他想說,其實他並沒有很生氣,就是有點不舒服。男寵們是皇帝選來的,天子之令,鮮少有人能不留情地拒絕。
再者說,他與公主有情,卻從沒想蠻橫地獨占公主。
先前他追求公主,是想公主真心待他。
現下他已經得到了,心中便很滿足。
至於這真心有幾分,其實不是那樣重要。他能夠如同前世一般,親近著公主依賴著公主,便很好。

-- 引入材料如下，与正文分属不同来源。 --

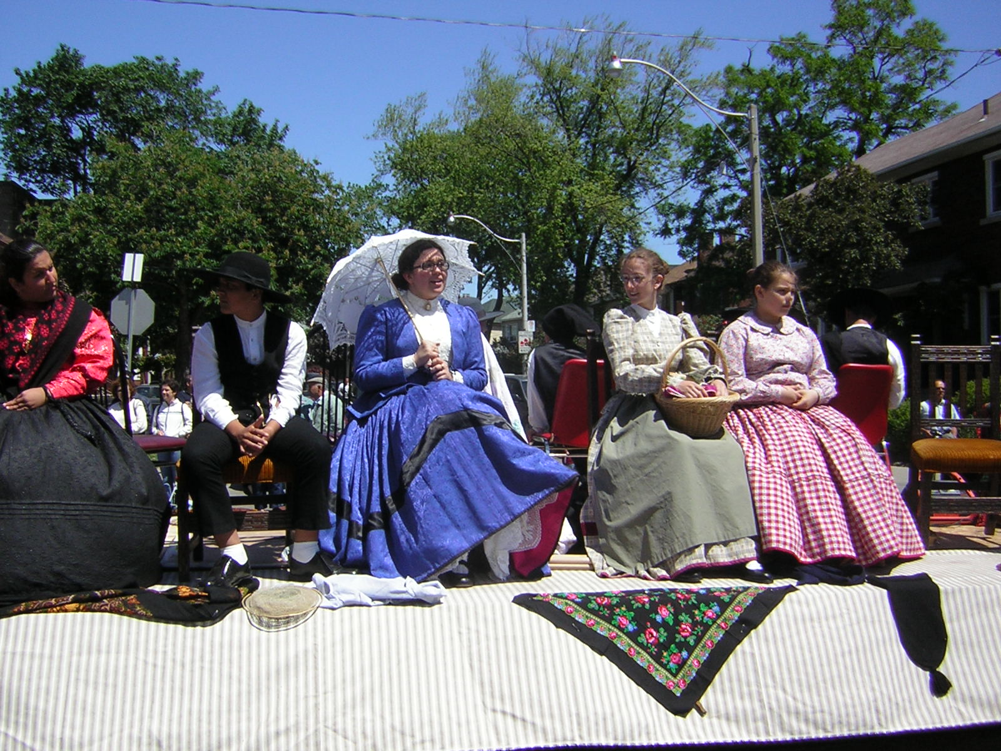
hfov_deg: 51.4
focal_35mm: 36
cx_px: 500
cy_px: 376
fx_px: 1041
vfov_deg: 39.7
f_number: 5.2
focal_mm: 4.7
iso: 50
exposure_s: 1/382
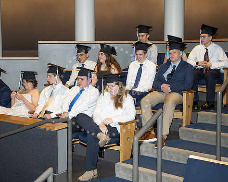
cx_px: 104
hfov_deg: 39.5
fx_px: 317
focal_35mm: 47
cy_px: 85
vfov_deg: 32.1
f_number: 5
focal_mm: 33.5
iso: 1000
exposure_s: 1/125
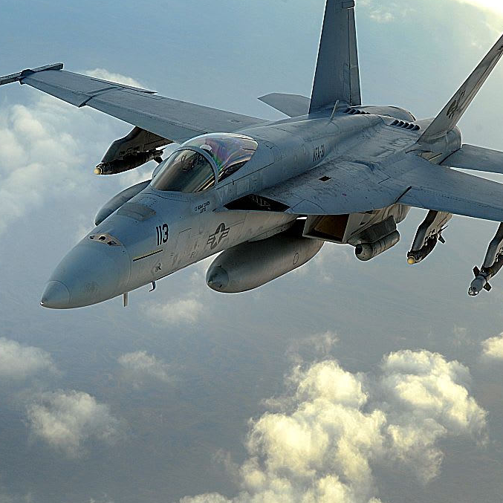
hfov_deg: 13.6
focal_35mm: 128
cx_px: 328
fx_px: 2104
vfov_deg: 13.6
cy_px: 220
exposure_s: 1/250
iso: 400
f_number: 8
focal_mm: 85
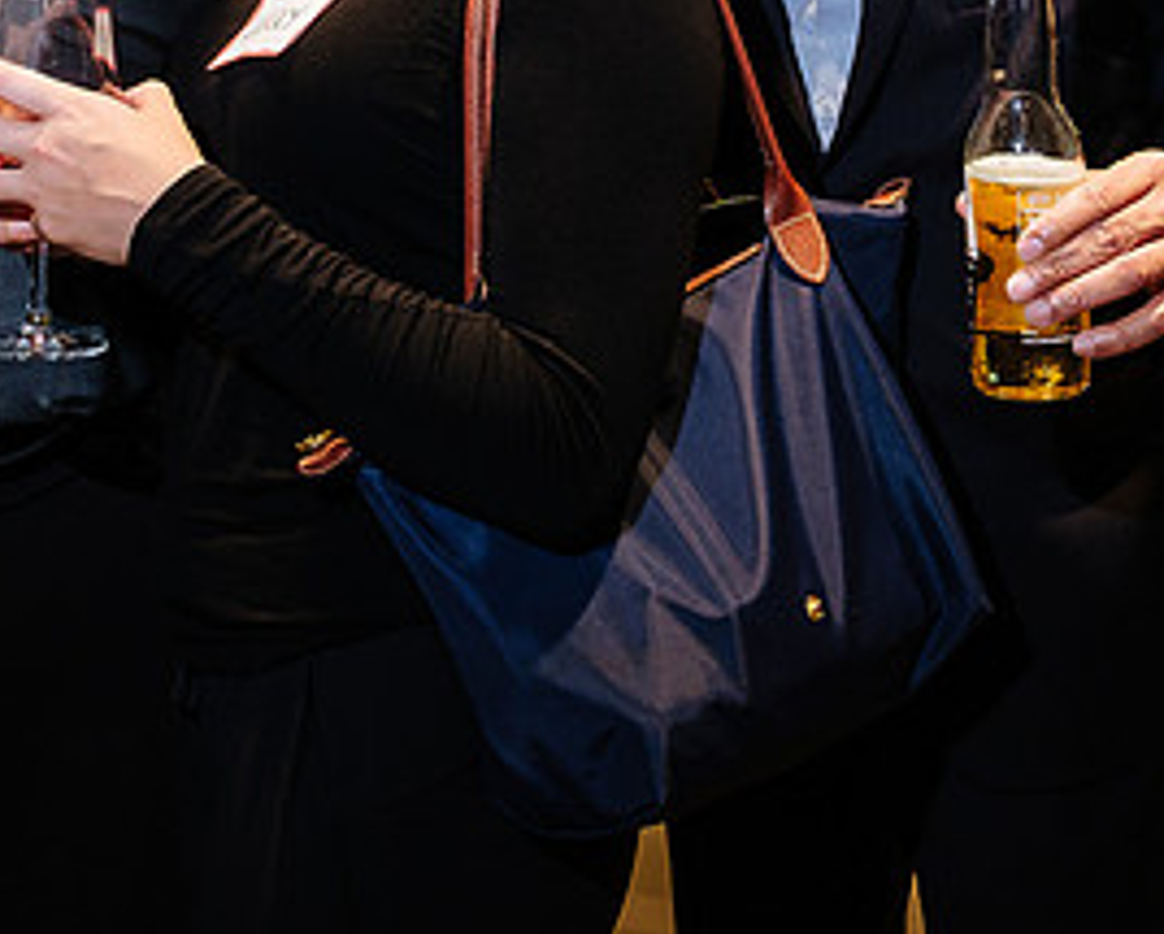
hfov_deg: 24.1
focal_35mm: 79
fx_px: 2725
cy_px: -40
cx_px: 494
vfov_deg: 18.8
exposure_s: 1/60
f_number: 4
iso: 640
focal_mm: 21.3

前世之時,公主想來是有什麼顧忌,連名字都未曾告知於他,他也沒有怨懟過公主。
他習慣了不輕不重的陪伴。
不過他沒有說出這些想法,天然的直覺告訴他:不能說。想不出原因,遵照直覺行事總是沒錯。
顧景懿拉著他,坐在方桌的同一側。
侍女們得了顧景懿的眼色,開始為兩人布碗上菜。
寧元昭發現裡面當真有一道嫩筍魚湯,他原本以為是公主隨口說的託辭……
他也確實喜歡喝這湯,可是能做好這湯的人不多,唯有京城的雲意酒樓的廚子做得合他心意。
公主怎麼會知道他喜歡?
「阿昭嘗嘗。」顧景懿為他盛了一碗濃白的湯汁,又夾了一塊魚肉,細心剃去上面的小刺,將嫩白的魚與筍一道呈入盤中,放在他的面前。
寧元昭喝了口。
很鮮,微咸,不腥,比之雲意酒樓有過之而無不及。
「好喝嗎?」顧景懿笑盈盈地問。
寧元昭點點頭,「殿下……」
「想問什麼?」顧景抬手撫平他因糾結而微皺的眉心。
「殿下怎麼知道我喜歡喝這個啊?」
「阿昭每次去雲意酒樓,若點魚湯,只會點這一道。我便猜,阿昭喜歡,所以特意讓廚子去跟著學了方子。」
「殿下調查我啊。」寧元昭語氣自然。
「不可以嗎?」顧景懿很是坦然。
「可以。」寧元昭咬了口筍尖,完全沒當大事,「除了耍弄阿昭,殿下做什麼都可以。」
「脾氣怎麼這樣好。」顧景懿微微笑著,十分愉悅的模樣。
「不好的……」寧元昭的聲音變得有點小,「只是面對殿下,阿昭便想不起生氣。」
顧景懿眨眼,抬手撫上了寧元昭的臉頰。
寧元昭不自然被他羽扇般的睫毛吸引了注意力,呆了一下。簡而言之,公主的每一處都生得太好,導致他總是看呆。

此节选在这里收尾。